**DIRECTIVE:**
Every line containing "yerinden" should be copied out. Go through the entries and find them.

**AVAILABLE DATA:**
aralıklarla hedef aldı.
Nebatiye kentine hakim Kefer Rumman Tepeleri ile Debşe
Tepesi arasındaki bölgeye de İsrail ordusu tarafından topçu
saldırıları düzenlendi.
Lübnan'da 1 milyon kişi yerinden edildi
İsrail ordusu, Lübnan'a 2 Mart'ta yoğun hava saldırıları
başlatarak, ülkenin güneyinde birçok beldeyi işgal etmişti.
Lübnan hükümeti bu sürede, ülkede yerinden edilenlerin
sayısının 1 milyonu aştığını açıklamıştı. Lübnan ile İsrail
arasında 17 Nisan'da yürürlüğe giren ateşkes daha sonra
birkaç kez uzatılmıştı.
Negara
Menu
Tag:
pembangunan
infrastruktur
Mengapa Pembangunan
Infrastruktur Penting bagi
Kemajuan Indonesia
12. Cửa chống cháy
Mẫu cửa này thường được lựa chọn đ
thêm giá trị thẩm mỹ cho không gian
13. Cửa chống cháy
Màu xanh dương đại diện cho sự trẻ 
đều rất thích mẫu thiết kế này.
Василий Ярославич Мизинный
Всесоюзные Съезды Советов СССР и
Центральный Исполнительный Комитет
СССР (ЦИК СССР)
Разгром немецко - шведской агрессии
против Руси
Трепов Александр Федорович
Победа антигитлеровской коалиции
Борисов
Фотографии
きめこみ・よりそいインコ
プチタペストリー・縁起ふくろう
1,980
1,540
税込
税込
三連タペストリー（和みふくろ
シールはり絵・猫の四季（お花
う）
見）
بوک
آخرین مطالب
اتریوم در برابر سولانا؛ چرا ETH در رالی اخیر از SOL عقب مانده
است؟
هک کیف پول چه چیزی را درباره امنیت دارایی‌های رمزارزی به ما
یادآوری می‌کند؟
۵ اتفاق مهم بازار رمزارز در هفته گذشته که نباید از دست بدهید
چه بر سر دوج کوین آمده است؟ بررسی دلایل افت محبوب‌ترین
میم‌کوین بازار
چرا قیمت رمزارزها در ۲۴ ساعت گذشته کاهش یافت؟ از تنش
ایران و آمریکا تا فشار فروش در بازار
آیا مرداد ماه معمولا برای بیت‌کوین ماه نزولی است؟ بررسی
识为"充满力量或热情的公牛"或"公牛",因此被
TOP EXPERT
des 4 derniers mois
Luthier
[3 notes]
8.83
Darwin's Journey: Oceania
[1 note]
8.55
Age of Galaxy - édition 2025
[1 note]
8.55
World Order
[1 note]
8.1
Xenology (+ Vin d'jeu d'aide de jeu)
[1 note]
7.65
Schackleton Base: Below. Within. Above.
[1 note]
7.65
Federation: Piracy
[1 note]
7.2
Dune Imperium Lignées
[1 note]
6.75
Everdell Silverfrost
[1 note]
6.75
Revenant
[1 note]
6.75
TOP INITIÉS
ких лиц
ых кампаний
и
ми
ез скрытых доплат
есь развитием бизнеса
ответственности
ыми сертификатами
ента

**RESPONSE AREA:**
Lübnan'da 1 milyon kişi yerinden edildi
Lübnan hükümeti bu sürede, ülkede yerinden edilenlerin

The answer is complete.